- Listing -
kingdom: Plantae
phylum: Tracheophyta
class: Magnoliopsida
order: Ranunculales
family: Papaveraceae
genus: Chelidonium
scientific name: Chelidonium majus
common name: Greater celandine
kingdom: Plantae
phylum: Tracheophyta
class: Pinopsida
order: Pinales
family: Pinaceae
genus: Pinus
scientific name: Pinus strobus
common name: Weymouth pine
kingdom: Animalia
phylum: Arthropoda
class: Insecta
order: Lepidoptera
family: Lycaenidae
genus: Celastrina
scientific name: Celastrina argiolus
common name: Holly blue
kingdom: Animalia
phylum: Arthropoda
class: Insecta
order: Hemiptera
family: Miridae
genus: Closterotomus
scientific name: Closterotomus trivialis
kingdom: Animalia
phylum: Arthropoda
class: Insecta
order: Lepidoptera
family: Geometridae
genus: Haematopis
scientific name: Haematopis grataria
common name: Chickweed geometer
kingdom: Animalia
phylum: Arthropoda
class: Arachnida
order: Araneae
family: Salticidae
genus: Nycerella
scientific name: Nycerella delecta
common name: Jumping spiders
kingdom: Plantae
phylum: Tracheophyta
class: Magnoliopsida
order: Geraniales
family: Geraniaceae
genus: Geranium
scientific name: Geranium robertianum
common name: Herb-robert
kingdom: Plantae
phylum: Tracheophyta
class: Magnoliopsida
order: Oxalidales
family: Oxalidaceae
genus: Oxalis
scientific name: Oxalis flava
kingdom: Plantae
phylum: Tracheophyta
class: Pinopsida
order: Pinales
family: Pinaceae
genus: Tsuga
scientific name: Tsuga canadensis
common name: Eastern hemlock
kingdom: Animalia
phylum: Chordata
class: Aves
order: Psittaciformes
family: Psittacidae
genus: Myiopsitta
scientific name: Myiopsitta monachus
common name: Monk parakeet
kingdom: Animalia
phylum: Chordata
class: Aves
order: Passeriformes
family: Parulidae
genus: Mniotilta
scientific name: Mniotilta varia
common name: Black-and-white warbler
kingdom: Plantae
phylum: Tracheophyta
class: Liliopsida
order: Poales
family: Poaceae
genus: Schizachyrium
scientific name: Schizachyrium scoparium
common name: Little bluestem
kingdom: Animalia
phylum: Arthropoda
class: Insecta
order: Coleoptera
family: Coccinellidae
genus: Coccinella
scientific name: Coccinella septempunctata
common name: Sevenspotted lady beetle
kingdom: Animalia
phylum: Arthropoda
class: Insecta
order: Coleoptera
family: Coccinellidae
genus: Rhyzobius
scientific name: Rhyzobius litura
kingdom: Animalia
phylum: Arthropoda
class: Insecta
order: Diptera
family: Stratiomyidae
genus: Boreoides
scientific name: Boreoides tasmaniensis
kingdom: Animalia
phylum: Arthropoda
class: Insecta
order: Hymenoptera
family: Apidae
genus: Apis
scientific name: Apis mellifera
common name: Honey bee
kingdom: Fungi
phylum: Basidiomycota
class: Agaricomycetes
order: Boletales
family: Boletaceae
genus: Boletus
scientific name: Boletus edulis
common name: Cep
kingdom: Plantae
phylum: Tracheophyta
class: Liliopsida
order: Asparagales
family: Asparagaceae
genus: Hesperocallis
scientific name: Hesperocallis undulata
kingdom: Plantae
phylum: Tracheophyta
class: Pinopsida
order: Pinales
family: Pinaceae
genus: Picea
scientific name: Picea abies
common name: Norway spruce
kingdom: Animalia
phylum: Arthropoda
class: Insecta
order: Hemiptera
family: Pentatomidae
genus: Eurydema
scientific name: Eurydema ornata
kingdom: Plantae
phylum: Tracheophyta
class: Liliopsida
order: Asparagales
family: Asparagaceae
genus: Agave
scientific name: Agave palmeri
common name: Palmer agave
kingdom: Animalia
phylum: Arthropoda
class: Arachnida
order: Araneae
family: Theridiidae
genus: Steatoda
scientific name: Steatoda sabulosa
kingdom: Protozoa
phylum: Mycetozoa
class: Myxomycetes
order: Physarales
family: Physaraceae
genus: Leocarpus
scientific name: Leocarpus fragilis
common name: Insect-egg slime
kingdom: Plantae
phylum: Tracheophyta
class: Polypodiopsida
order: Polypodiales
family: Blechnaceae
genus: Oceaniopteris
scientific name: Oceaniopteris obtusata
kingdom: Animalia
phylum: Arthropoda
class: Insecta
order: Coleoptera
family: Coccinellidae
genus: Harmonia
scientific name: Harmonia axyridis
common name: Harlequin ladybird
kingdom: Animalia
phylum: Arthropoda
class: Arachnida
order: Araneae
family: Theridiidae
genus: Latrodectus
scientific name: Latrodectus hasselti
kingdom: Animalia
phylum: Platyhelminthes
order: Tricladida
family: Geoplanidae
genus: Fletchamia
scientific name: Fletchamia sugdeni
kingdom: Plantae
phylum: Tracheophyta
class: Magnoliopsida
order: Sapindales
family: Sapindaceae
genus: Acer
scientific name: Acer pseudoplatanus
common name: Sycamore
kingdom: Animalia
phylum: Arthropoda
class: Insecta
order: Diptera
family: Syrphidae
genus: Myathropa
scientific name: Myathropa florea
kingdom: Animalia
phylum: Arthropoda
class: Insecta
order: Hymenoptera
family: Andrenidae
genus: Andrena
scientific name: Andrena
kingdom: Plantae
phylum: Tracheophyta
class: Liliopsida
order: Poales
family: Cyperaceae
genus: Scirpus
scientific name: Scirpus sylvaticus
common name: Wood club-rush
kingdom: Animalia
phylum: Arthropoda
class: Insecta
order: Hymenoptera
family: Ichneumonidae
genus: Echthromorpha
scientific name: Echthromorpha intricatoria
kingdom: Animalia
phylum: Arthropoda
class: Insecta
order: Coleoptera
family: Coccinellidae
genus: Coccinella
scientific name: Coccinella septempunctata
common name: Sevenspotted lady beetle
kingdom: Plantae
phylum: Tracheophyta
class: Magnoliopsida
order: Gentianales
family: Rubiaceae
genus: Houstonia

- Exercise directions -
Can you copy out the lines above word for word, starting at the line that contains "scientific name: Eurydema ornata" and ending at the last line of the records?

- Written answer -
scientific name: Eurydema ornata
kingdom: Plantae
phylum: Tracheophyta
class: Liliopsida
order: Asparagales
family: Asparagaceae
genus: Agave
scientific name: Agave palmeri
common name: Palmer agave
kingdom: Animalia
phylum: Arthropoda
class: Arachnida
order: Araneae
family: Theridiidae
genus: Steatoda
scientific name: Steatoda sabulosa
kingdom: Protozoa
phylum: Mycetozoa
class: Myxomycetes
order: Physarales
family: Physaraceae
genus: Leocarpus
scientific name: Leocarpus fragilis
common name: Insect-egg slime
kingdom: Plantae
phylum: Tracheophyta
class: Polypodiopsida
order: Polypodiales
family: Blechnaceae
genus: Oceaniopteris
scientific name: Oceaniopteris obtusata
kingdom: Animalia
phylum: Arthropoda
class: Insecta
order: Coleoptera
family: Coccinellidae
genus: Harmonia
scientific name: Harmonia axyridis
common name: Harlequin ladybird
kingdom: Animalia
phylum: Arthropoda
class: Arachnida
order: Araneae
family: Theridiidae
genus: Latrodectus
scientific name: Latrodectus hasselti
kingdom: Animalia
phylum: Platyhelminthes
order: Tricladida
family: Geoplanidae
genus: Fletchamia
scientific name: Fletchamia sugdeni
kingdom: Plantae
phylum: Tracheophyta
class: Magnoliopsida
order: Sapindales
family: Sapindaceae
genus: Acer
scientific name: Acer pseudoplatanus
common name: Sycamore
kingdom: Animalia
phylum: Arthropoda
class: Insecta
order: Diptera
family: Syrphidae
genus: Myathropa
scientific name: Myathropa florea
kingdom: Animalia
phylum: Arthropoda
class: Insecta
order: Hymenoptera
family: Andrenidae
genus: Andrena
scientific name: Andrena
kingdom: Plantae
phylum: Tracheophyta
class: Liliopsida
order: Poales
family: Cyperaceae
genus: Scirpus
scientific name: Scirpus sylvaticus
common name: Wood club-rush
kingdom: Animalia
phylum: Arthropoda
class: Insecta
order: Hymenoptera
family: Ichneumonidae
genus: Echthromorpha
scientific name: Echthromorpha intricatoria
kingdom: Animalia
phylum: Arthropoda
class: Insecta
order: Coleoptera
family: Coccinellidae
genus: Coccinella
scientific name: Coccinella septempunctata
common name: Sevenspotted lady beetle
kingdom: Plantae
phylum: Tracheophyta
class: Magnoliopsida
order: Gentianales
family: Rubiaceae
genus: Houstonia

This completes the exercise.